» **ЗАДАНИЯ**:
1. На каком пароходе, судя по отрывку, отправляются в Америку?
2. Согласуются ли с отрывком эти утверждения? (a) Мария Петровна плывет в Америку вместе со Станиславским. (b) У «Мажестика» три трубы. (c) На «Мажестике» Станиславский путешествует первым классом.
3. Перепечатайте часть отрывка, начиная со слов «Итак, спектакль состоялся.» и далее вплоть до слов «оснащен тремя трубами.».

» **ОТРЫВОК ТЕКСТА**:
Итак, спектакль состоялся. Россия спасена от позора!! Ура! А там — что будет».
Америка не отличается от Европы по этой суматохе гастролей, по восторженному приему. В Америку отправляются на пароходе «Мажестик». Мария Петровна (она остается в Европе с дочерью и больной внучкой) дает бесчисленные наставления: не простудиться, не перевешиваться за борт, соблюдать диету, пить привычные минеральные воды. Театральные остряки, любящие анекдоты о Станиславском, уверяют, что она заклинала выбрать для плавания пароход «с двумя трубами» и что Константин Сергеевич решительно заявил, что на пароходе с одной трубой не поплывет. Гигант «Мажестик» оснащен тремя трубами.
«Художественники», в том числе и Станиславский, едут вторым классом: руководитель театра вынужден жить в роскошных номерах отелей ради поддержания престижа, уступая просьбам менеджеров; в дороге же он непреклонен. Переезд из города в город третьим классом, на «Мажестике» — каюта второго класса, на столе которой тут же появляются рукописи. В океане встречается Новый год. В традиционном благотворительном концерте в пользу семей погибших моряков Станиславский и Качалов «проорали» (по выражению Станиславского) сцену Брута и Антония из «Юлия Цезаря». Зрители не понимают по-русски, но слушают восторженно: многие из них были на спектаклях в Париже, делятся впечатлениями на английском языке, которого не понимает Станиславский.

» **ПОКАЗАННЫЕ ЗАПИСИ**:
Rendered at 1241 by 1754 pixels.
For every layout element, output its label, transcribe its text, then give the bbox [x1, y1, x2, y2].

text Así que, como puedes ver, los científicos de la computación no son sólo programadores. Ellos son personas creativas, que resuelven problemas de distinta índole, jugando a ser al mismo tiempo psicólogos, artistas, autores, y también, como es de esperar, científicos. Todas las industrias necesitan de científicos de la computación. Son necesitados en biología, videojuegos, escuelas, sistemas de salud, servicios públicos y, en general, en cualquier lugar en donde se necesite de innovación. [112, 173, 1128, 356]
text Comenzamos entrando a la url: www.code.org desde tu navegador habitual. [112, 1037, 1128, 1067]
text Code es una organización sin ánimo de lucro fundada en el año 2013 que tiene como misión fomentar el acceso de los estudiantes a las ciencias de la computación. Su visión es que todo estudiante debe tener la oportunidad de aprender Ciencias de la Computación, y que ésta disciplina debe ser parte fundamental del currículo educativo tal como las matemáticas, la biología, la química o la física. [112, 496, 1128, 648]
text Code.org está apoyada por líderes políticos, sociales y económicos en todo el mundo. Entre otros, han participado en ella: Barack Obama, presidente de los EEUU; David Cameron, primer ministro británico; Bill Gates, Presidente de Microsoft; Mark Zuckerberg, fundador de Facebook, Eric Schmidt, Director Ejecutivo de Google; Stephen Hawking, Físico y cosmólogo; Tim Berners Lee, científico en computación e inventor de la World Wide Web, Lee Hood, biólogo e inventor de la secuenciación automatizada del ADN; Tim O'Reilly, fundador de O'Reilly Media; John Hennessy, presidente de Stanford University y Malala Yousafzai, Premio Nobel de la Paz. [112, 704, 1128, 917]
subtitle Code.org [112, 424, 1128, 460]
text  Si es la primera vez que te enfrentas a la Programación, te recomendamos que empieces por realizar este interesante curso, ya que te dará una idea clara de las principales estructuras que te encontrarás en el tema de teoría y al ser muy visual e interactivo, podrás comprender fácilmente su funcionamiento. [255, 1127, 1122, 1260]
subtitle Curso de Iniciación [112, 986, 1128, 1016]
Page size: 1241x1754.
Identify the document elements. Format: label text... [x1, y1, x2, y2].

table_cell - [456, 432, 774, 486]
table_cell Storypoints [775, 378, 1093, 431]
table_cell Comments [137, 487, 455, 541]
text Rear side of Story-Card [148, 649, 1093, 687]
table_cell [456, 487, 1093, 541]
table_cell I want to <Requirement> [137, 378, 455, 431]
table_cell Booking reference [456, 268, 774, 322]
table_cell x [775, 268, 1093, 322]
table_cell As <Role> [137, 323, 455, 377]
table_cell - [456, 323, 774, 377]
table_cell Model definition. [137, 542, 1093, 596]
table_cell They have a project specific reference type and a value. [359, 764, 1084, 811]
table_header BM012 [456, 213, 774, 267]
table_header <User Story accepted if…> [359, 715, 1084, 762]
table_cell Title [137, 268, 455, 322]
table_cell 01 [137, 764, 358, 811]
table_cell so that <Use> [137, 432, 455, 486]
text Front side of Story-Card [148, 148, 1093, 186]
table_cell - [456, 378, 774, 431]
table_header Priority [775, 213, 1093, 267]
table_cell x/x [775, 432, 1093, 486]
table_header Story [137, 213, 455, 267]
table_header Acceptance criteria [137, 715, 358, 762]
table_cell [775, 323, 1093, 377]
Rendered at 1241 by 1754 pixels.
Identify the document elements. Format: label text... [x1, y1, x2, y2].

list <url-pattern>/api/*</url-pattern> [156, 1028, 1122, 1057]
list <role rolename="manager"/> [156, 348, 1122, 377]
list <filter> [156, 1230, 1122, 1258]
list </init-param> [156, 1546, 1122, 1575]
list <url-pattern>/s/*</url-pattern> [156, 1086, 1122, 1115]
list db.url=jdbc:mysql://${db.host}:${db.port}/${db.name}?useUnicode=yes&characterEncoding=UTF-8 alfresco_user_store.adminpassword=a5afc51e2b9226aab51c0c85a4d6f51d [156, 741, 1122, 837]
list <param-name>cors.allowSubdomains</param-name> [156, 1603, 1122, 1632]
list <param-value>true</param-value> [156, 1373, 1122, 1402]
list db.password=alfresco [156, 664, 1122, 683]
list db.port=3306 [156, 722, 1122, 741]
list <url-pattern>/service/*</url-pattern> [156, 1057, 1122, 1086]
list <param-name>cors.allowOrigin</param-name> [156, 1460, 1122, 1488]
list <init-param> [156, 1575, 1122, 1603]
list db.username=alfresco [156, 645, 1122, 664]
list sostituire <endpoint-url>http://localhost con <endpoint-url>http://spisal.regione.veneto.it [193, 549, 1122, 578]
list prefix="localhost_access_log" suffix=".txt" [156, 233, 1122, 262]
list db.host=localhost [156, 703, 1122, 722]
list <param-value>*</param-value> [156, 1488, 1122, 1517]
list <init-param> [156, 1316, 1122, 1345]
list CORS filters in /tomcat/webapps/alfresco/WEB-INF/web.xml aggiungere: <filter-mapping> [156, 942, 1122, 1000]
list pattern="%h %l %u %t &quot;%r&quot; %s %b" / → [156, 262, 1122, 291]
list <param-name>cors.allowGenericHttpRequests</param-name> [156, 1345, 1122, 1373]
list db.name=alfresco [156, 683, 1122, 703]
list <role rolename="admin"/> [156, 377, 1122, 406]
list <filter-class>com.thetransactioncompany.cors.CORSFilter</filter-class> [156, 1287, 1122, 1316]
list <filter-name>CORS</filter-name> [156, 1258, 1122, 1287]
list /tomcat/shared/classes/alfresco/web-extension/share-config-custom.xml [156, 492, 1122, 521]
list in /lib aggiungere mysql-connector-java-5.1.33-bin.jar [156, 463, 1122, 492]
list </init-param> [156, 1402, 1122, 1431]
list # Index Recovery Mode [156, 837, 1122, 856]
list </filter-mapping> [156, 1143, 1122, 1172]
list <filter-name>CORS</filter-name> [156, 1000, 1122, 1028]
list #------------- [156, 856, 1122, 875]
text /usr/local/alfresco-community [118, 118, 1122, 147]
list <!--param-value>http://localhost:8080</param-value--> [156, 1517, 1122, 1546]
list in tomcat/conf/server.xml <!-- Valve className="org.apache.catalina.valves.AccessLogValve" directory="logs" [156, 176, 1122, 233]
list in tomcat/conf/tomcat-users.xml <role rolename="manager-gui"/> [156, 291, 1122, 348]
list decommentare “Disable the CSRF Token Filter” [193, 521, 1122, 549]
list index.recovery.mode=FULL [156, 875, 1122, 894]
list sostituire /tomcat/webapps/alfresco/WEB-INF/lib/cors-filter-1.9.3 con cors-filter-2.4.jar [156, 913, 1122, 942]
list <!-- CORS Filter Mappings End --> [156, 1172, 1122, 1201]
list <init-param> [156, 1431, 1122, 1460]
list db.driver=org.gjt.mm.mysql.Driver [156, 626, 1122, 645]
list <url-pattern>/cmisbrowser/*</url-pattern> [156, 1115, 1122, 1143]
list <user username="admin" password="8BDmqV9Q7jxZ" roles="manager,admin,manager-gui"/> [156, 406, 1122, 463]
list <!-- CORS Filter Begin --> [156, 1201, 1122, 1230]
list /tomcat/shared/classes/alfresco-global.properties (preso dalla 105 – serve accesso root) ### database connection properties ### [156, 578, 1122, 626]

» **РЕЗУЛЬТАТЫ ВЫПОЛНЕНИЯ**:
1. На пароходе «Мажестик».

2.
(a) Нет: «она остается в Европе с дочерью и больной внучкой».
(b) Да: «Гигант «Мажестик» оснащен тремя трубами».
(c) Нет: «на «Мажестике» — каюта второго класса».

3.
Итак, спектакль состоялся. Россия спасена от позора!! Ура! А там — что будет».
Америка не отличается от Европы по этой суматохе гастролей, по восторженному приему. В Америку отправляются на пароходе «Мажестик». Мария Петровна (она остается в Европе с дочерью и больной внучкой) дает бесчисленные наставления: не простудиться, не перевешиваться за борт, соблюдать диету, пить привычные минеральные воды. Театральные остряки, любящие анекдоты о Станиславском, уверяют, что она заклинала выбрать для плавания пароход «с двумя трубами» и что Константин Сергеевич решительно заявил, что на пароходе с одной трубой не поплывет. Гигант «Мажестик» оснащен тремя трубами.